Anne-Valérie GASC 

Semaine du 2 au 8 mai 2011
Sérigraphie 18 passages sur papier de création 240gr, 152 x 155 cm
Tirage unique

Le projet « Semaine du 2 au 8 mai 2011 » prend racine dans un ensemble d’archives intimes d’un type particulier : l’illisible corpus des agendas successifs, usagés, que l’on choisit de conserver année après année pour des raisons qui nous échappent. Dessinant une biographie sans ordre, succession de fragments qui s’empilent, ils semblent renfermer, dans la combinaison singulière des évènements de nos jours, la clef téléologique d’une destinée.

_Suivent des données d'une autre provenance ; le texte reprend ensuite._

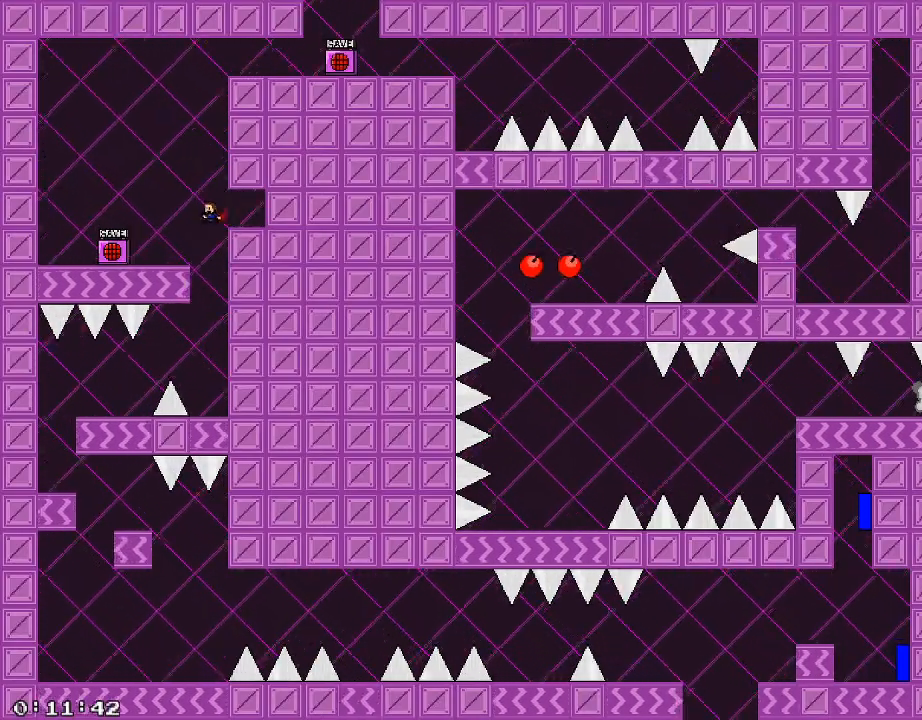
{"keys": ["d", "shift_r"], "events": [[180, "shift_r", "up"], [200, "d", "down"], [240, "shift_r", "down"]]}
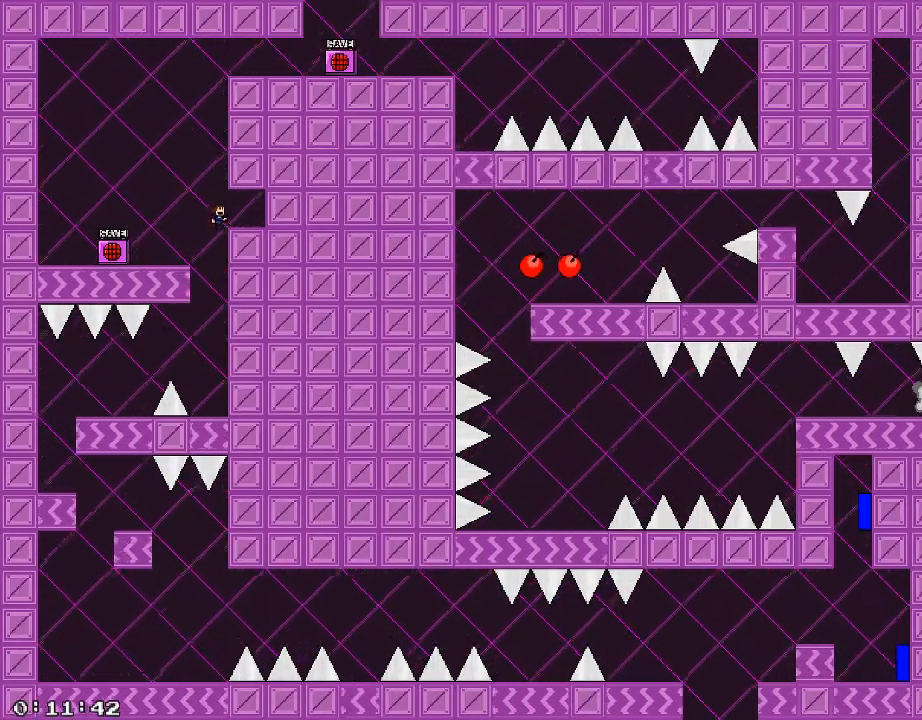
{"keys": ["a"], "events": [[240, "shift_r", "up"], [300, "d", "up"], [380, "a", "down"]]}
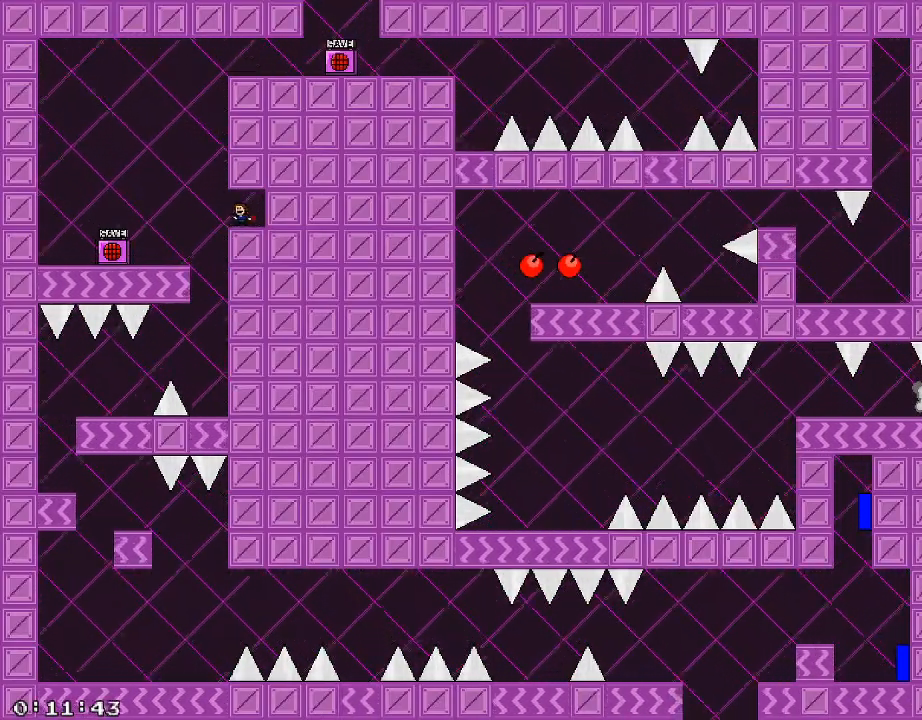
{"keys": ["d", "shift_r"], "events": [[80, "shift_r", "down"], [200, "a", "up"], [400, "shift_r", "up"], [460, "shift_r", "down"], [480, "d", "down"]]}
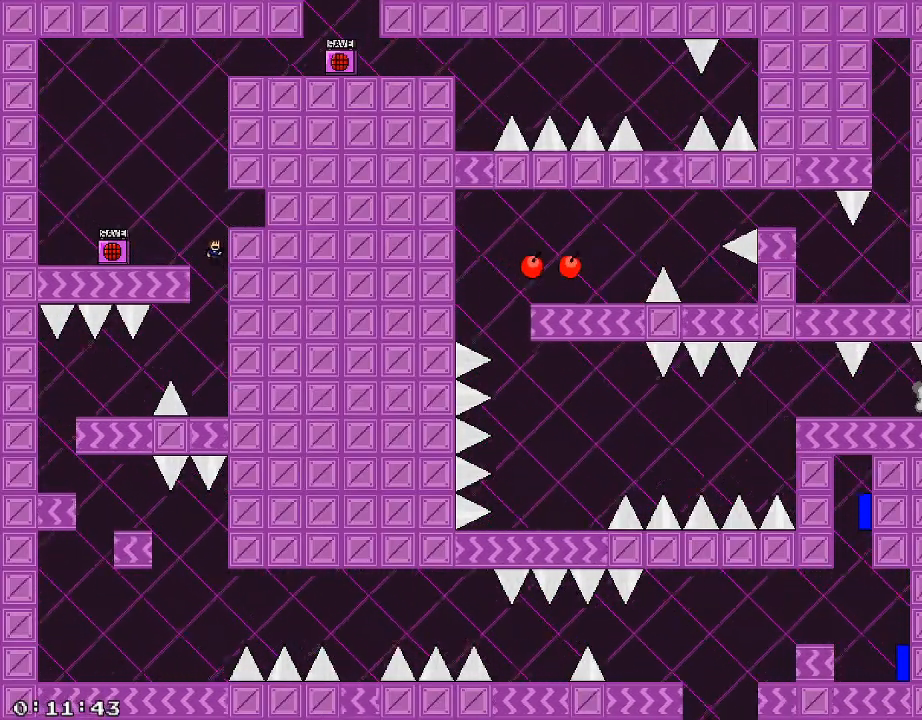
{"keys": ["a"], "events": [[360, "shift_r", "up"], [380, "d", "up"], [420, "a", "down"]]}
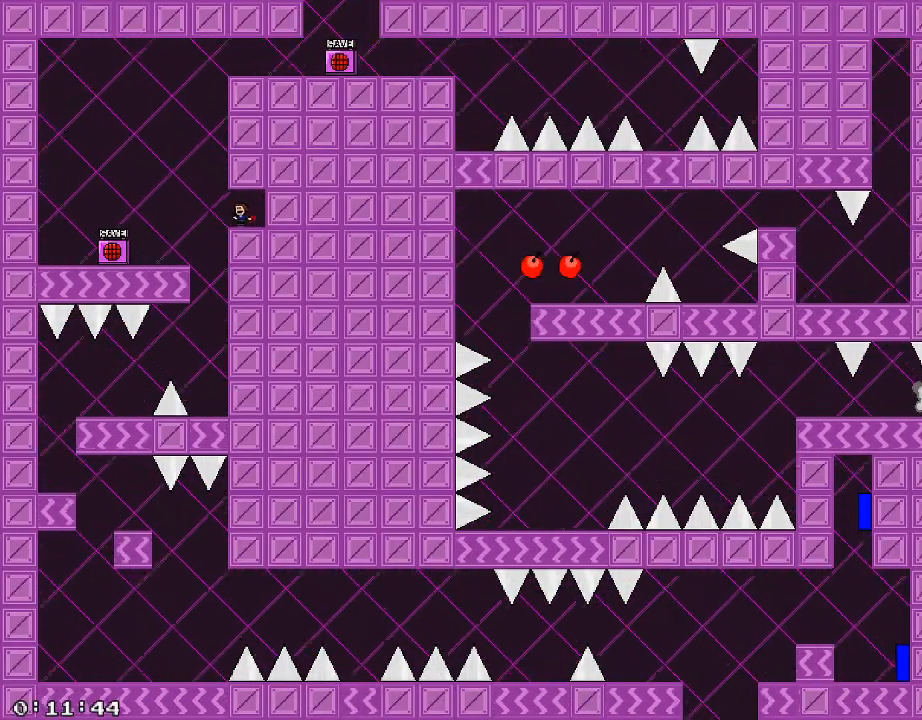
{"keys": ["d", "shift_r"], "events": [[40, "a", "up"], [220, "a", "down"], [280, "shift_r", "down"], [420, "a", "up"], [440, "d", "down"]]}
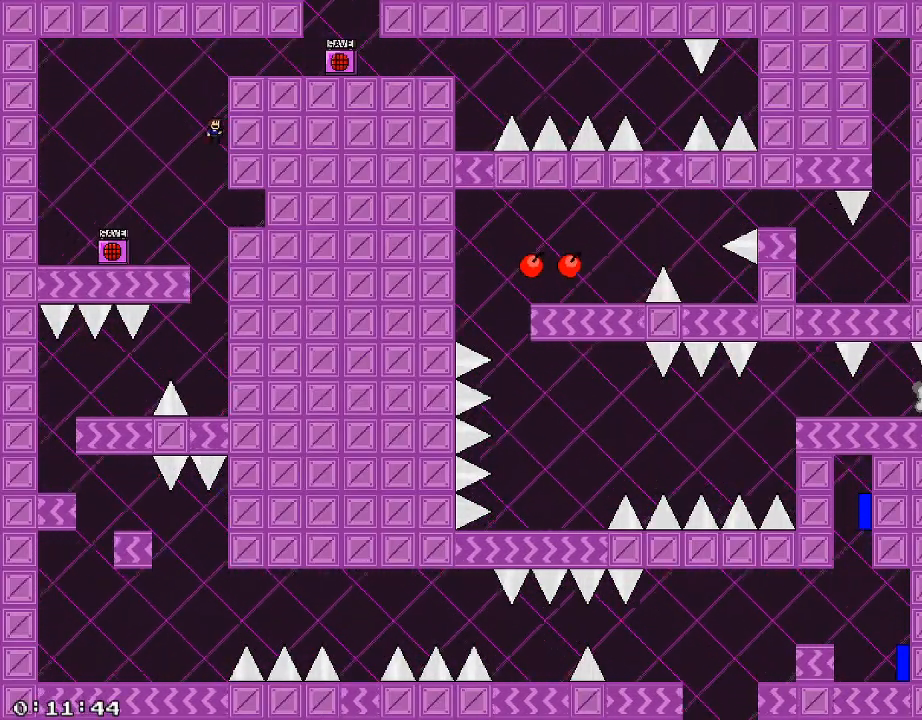
{"keys": ["d"], "events": [[160, "shift_r", "up"], [220, "shift_r", "down"], [500, "shift_r", "up"]]}
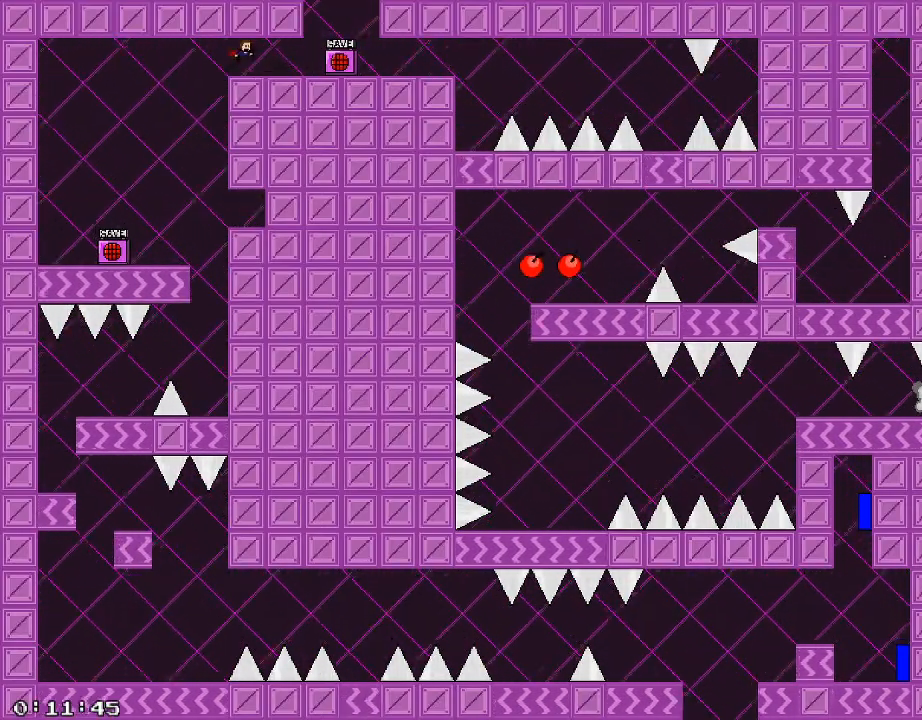
{"keys": ["d"], "events": []}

Comme si l’explication des inflexions que subit chaque existence particulière pouvait se trouver confinée dans la ritournelle qui baigne les variations mélodiques du renouvellement quotidien. L’ensemble des agendas périmés n’est jamais conservé que comme une boite noire, dont on sait que la somme des informations qu’elle renferme, pour la plupart devenues incompréhensibles, s’apparente plutôt à une sorte de langage cryptique qui jamais ne livrera sa solution. Secret dont, au fond, on n’est pas vraiment sûr qu’il existe mais auquel pourtant on ne peut pas renoncer. Le cryptage, dans le cas particulier
d’Anne-Valérie Gasc, est poussé à son faîte puisque chaque information, chaque tâche à accomplir, chaque rendez-vous pris est rayé une fois l’étape franchie, comme on coche une case sur un plan de route au fur et à mesure du parcours. Plus que rayé, il est vigoureusement raturé jusqu’à disparition complète, c’est-à-dire qu’il est supprimé par recouvrement, comme on repeint un mur. L’évènement, une fois survenu, est effacé. Le futur, en passant au passé, est oblitéré par un présent comme curseur de démolition. Le temps s’écoule, le temps s’écroule.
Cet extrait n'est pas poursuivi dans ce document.